1. Monitor warna dan keadaan kulit setiap 4-8 jam

R/ Warna kulit kekuningan sampai jingga yang semakin pekat menandakan

konsentrasi bilirubin indirek dalam darah tinggi.


2. Monitor keadaan bilirubin direk dan indirek (kolaborasi dengan dokter dan

analis)
R/ Kadar bilirubin indirek merupakan indikator berat ringan joundice yang

diderita.
3. Ubah posisi miring atau tengkurap. Perubahan posisi setiap 2 jam berbarengan

dengan perubahan posisi lakukan massage dan monitor keadaan kulit


R/ Menghindari adanya penekanan pada kulit yang terlalu lama sehingga

mencegah terjadinya dekubitus atau irtasi pada kuit bayi.


4. Jaga kebersihan kulit dan kelembaban kulit/ Memandikan dan pemijatan bayi
R/ Kulit yang bersih dan lembab membantu memberi rasa nyaman dan

menghindari kulit bayi meengelupas atau bersisik.

c. Risiko tinggi kekurangan volume cairan akibat efek samping fototerapi berhubungan
dengan pemaparan sinar dengan intensitas tinggi.

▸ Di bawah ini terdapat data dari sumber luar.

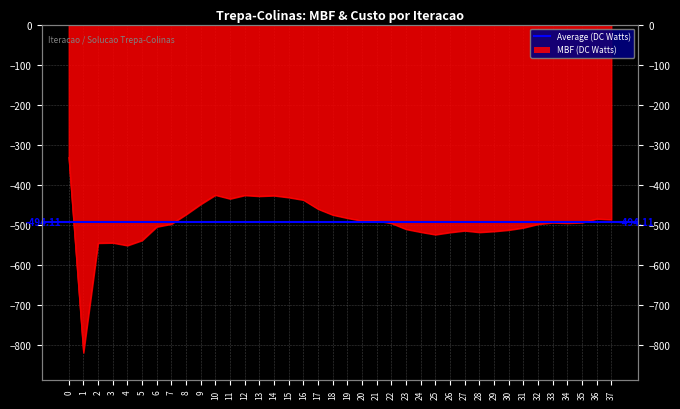

List the labels in order of value, smallest first.

1, 4, 2, 3, 5, 25, 26, 28, 24, 29, 27, 30, 23, 31, 6, 32, 7, 22, 34, 33, 35, 20, 21, 37, 36, 19, 18, 8, 17, 9, 16, 11, 15, 13, 14, 12, 10, 0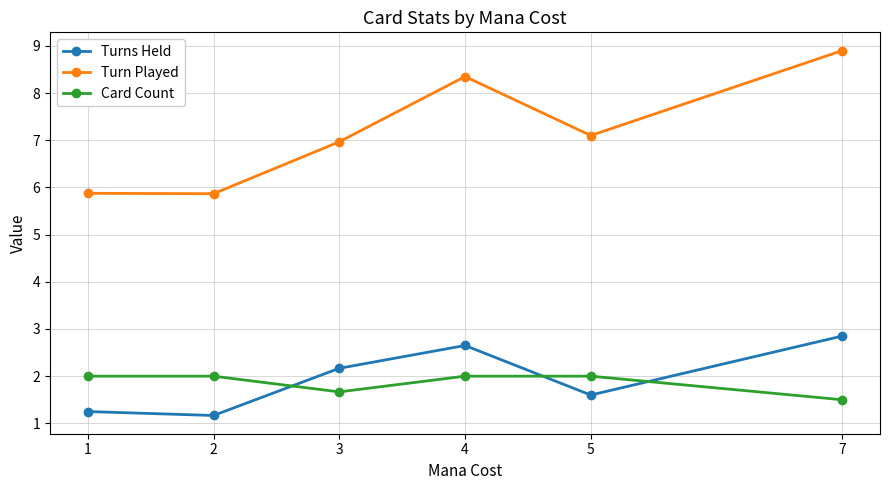

Where is the first local minimum for Card Count?

3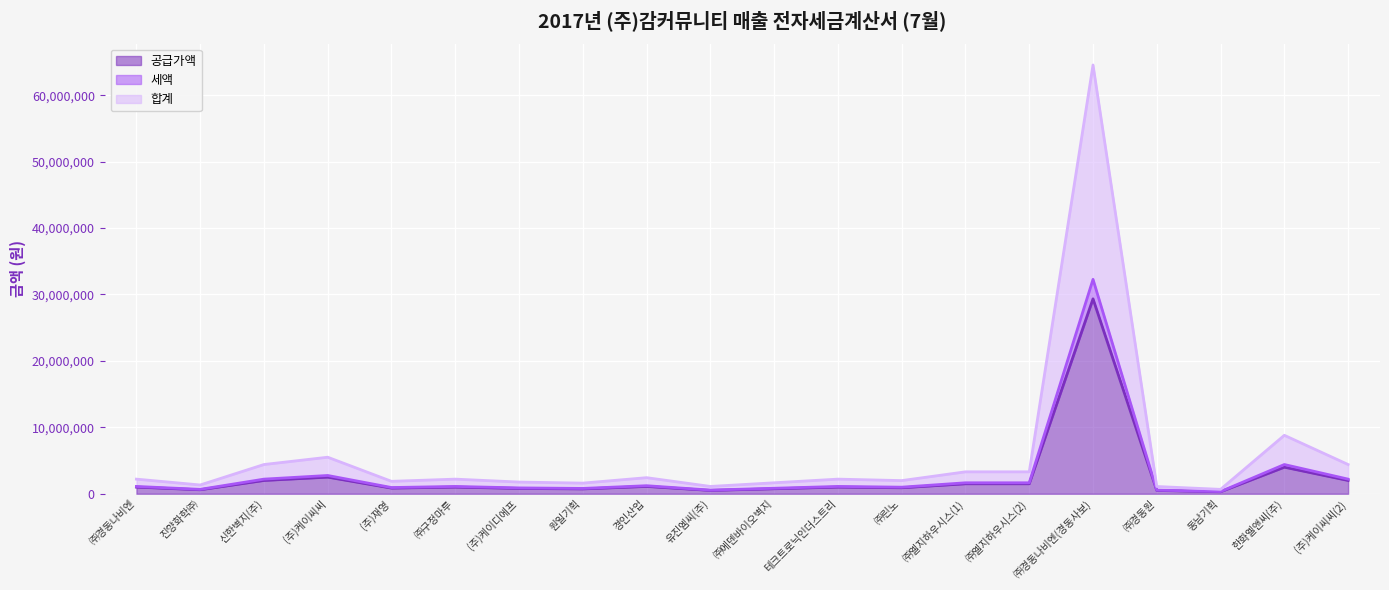

What is the lowest value of the 합계 series?

660000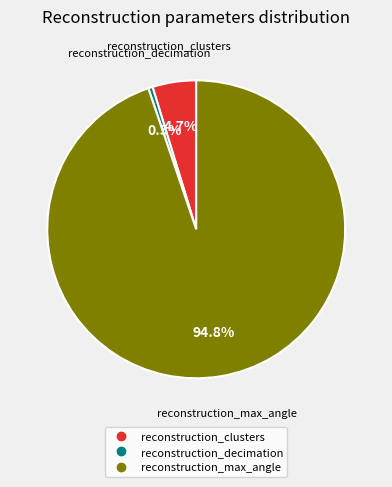

How many segments does this pie chart have?

3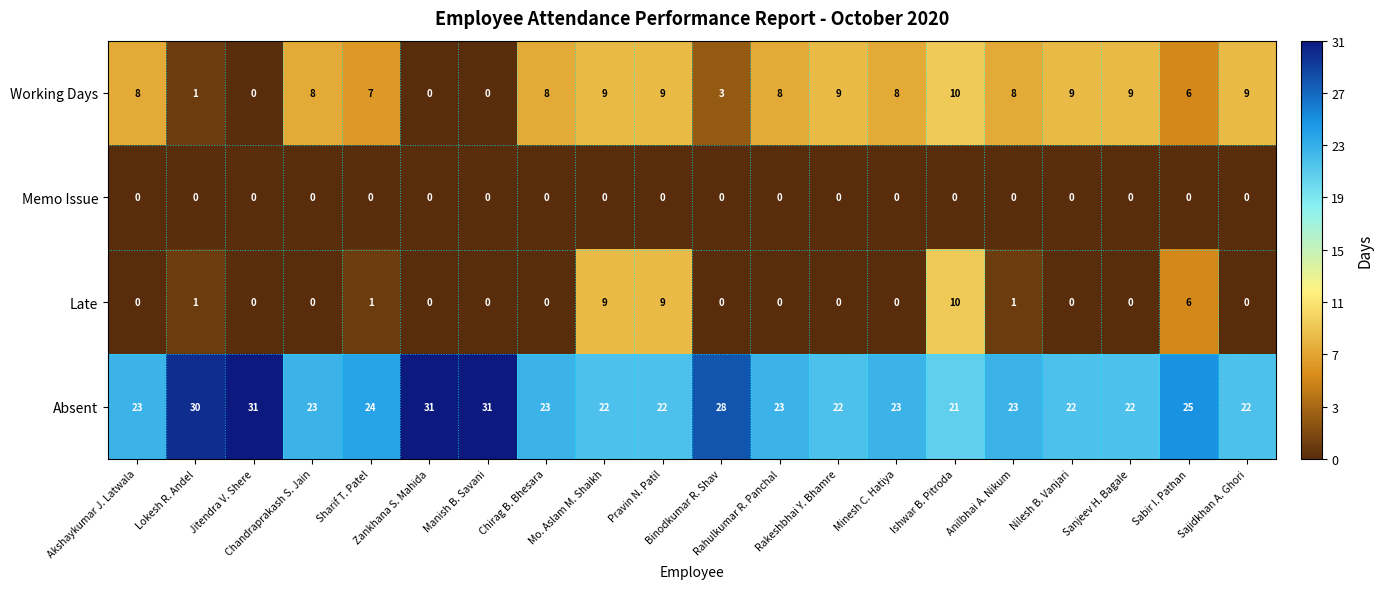

Count the Absent values in the range 22 to 28.

15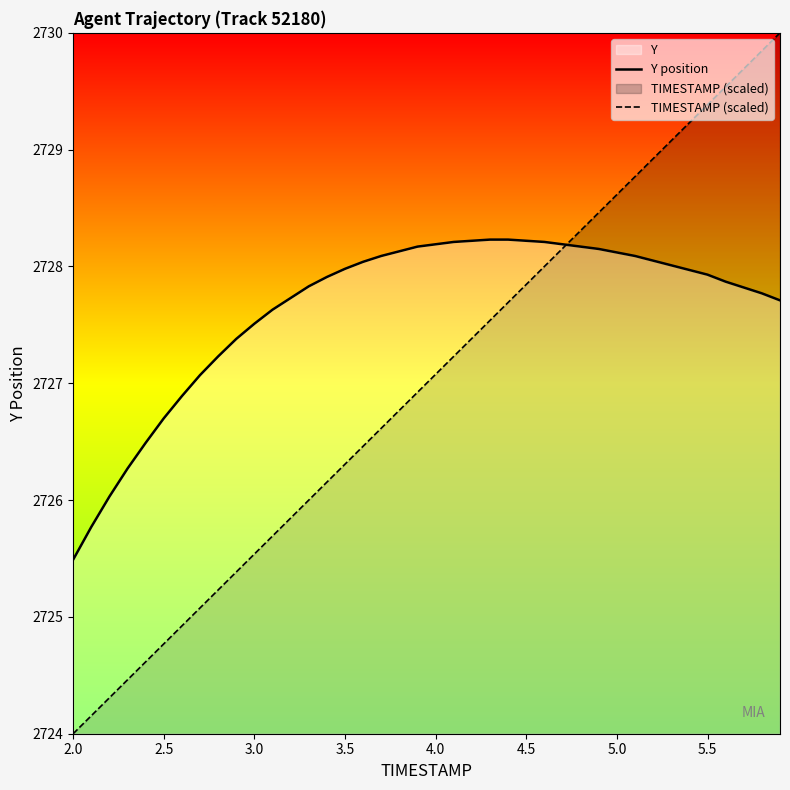

How many categories are shown in the chart?

40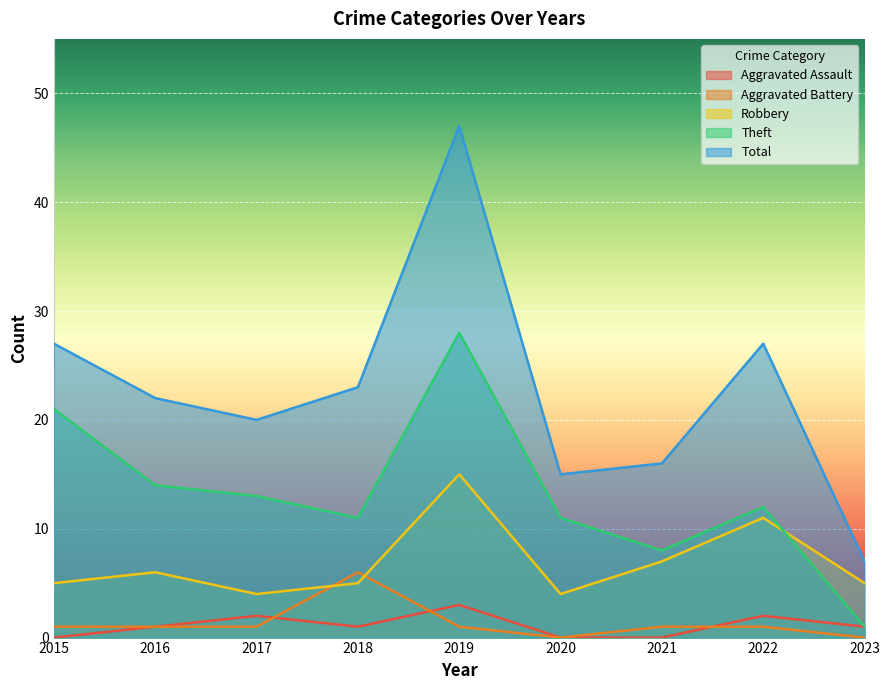

True or false: Aggravated Assault and Theft cross at least once.

False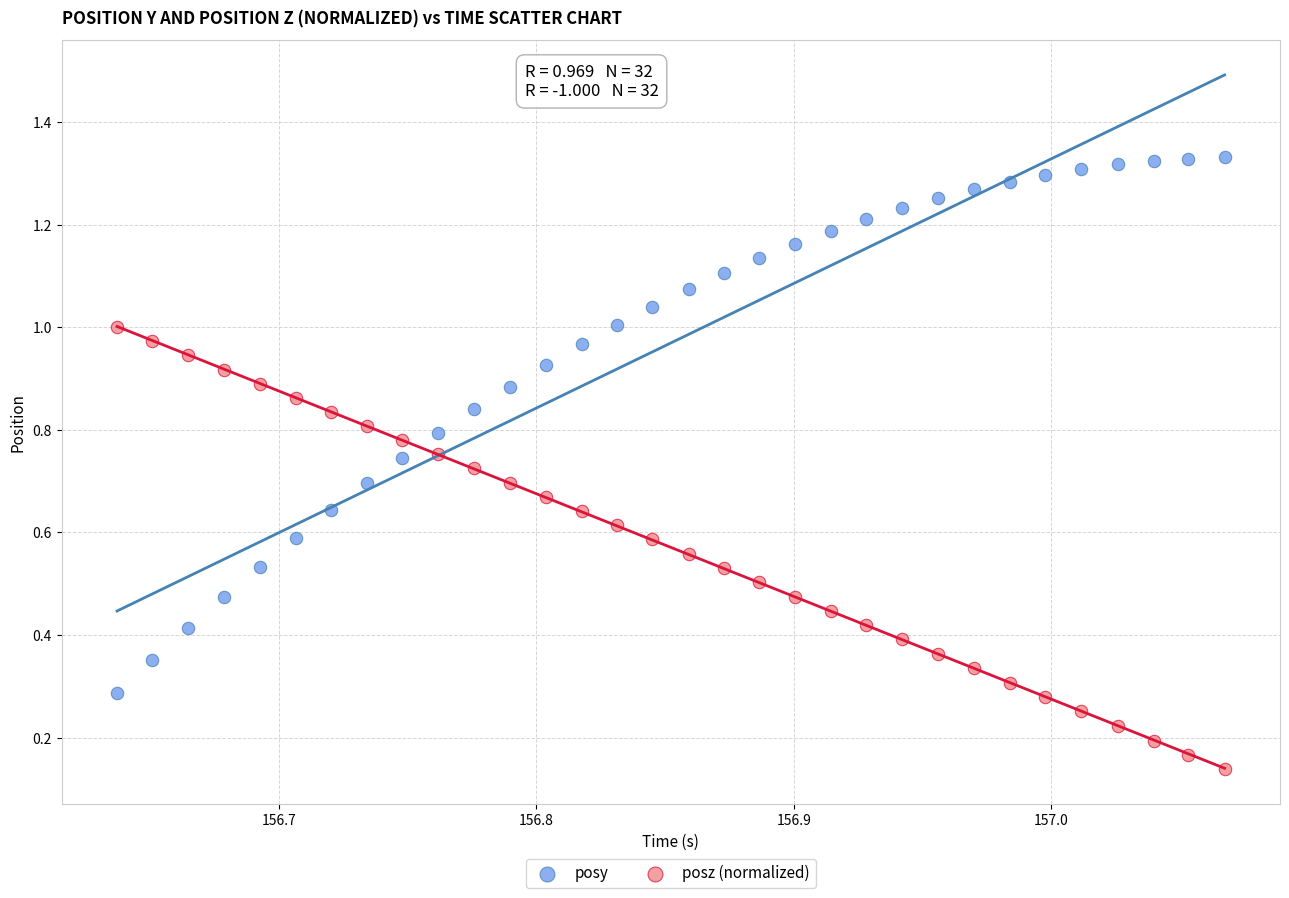

Which series has the largest Y range (max minus min)?

posy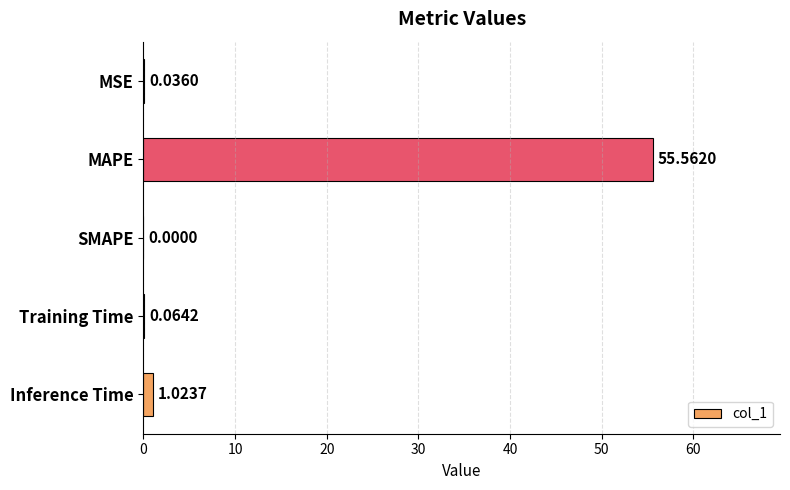

How many data points does each series have?

5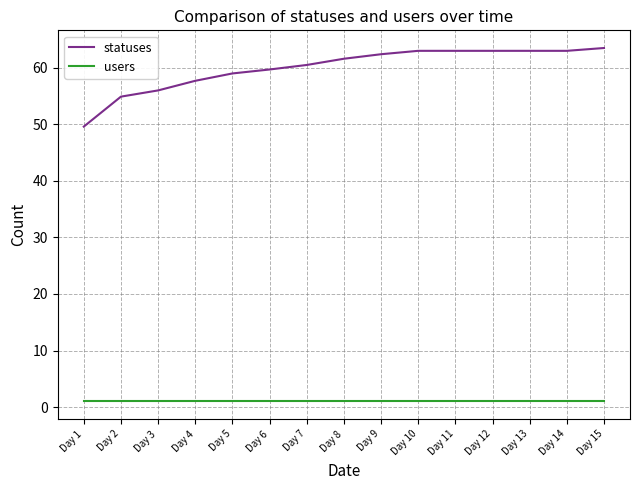

At how many categories does at least one series exceed 40?

15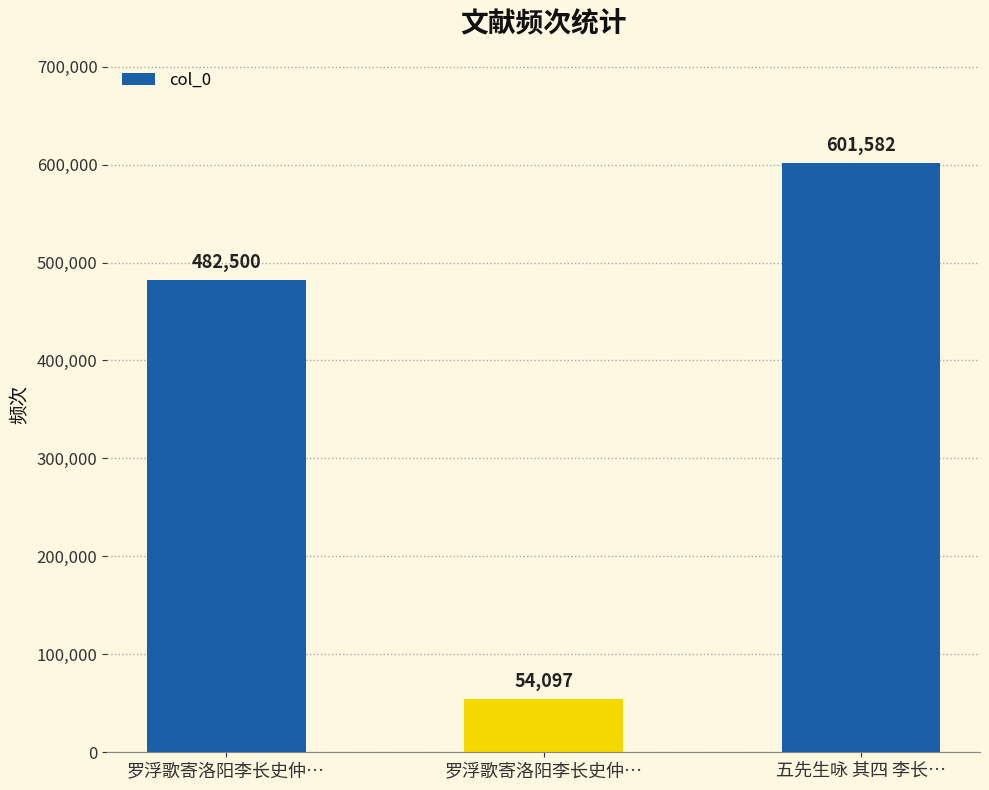

What is the minimum value shown in the chart?

54097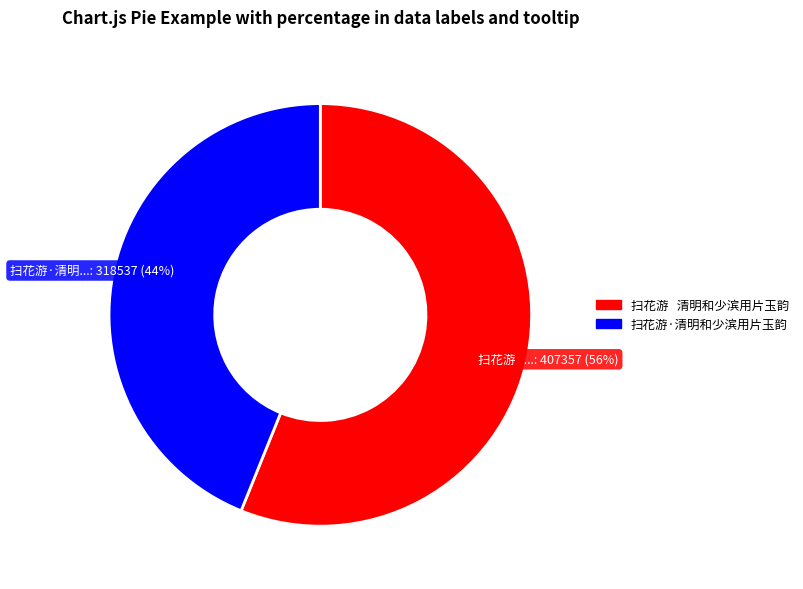

What is the majority slice?

扫花游 清明和少滨用片玉韵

Tujuan : Setelah diberikan asuhan keperawatan selama .....x 24 jam, cairan tubuh
neonatus adekuat dengan kriteria hasil:

- Tugor kulit baik


- Membran mukosa lembab
- Intake dan output cairan seimbang
- Nadi, respirasi dalam batas normal (N: 120-160 x/menit, RR : 35 x/menit ), suhu (
36,5-37,5 C )

Intervensi dan Rasional :


1. Pantau masukan dan haluan cairan; timbang berat badan bayi 2 kali sehari.
R/ Peningkatan kehilangan air melalui feses dan evaporasi dapat menyebabkan
dehidrasi.
2. Perhatikan tanda- tanda dehidrasi(mis: penurunan haluaran urine, fontanel
tertekan, kulit hangat atau kering dengan turgor buruk, dan mata cekung).
R/ Bayi dapat tidur lebih lama dalam hubungannya dengan fototerapi,
meningkatkan resiko dehidrasi bila jadwal pemberian makan yang sering tidak di
pertahankan.)
3. Perhatikan warna dan frekuensi defekasi dan urine.
R/ Defeksi encer, sering dan kehijauan serta urine kehijauan menandakan
keefektifan fototerapi dengan pemecahan dan ekskresi bilirubin.Feces yang encer
meningkatkatkan risiko kekurangan volume cairan akibat pengeluaran cairan
berlebih.
4. Tingkatkan masukan cairan per oral sedikitnya 25%. Beri air diantara menyusui
atau memberi susu botol.
R/ Meningkatkan input cairan sebagai kompensasi pengeluaran feces yang encer
sehingga mengurangi risiko bayi kekurangan cairan.

5. Pantau turgor kulit.


R/ Turgor kult yang buruk, tidak elastis merupakan indikator adanya kekurangan
volume cairan dalam tubuh bayi.
6. Berikan cairan per parenteral sesuai indikasi
R/ Mungkin perlu untuk memperbaiki atau mencegah dehidrasi berat.

4. Implementasi Keperawatan

Implementasi keperawatan disesuaikan dengan rencana/ intervensi keperawatan yang


sudah ditetapkan.

5. Evaluasi Keperawatan

Evaluasi keperawatan dilakukan untuk menilai apakah masalah keperawatan telah


teratasi, tidak tertasi atau teratasi sebagian dengan mengacu pada kriteria hasil.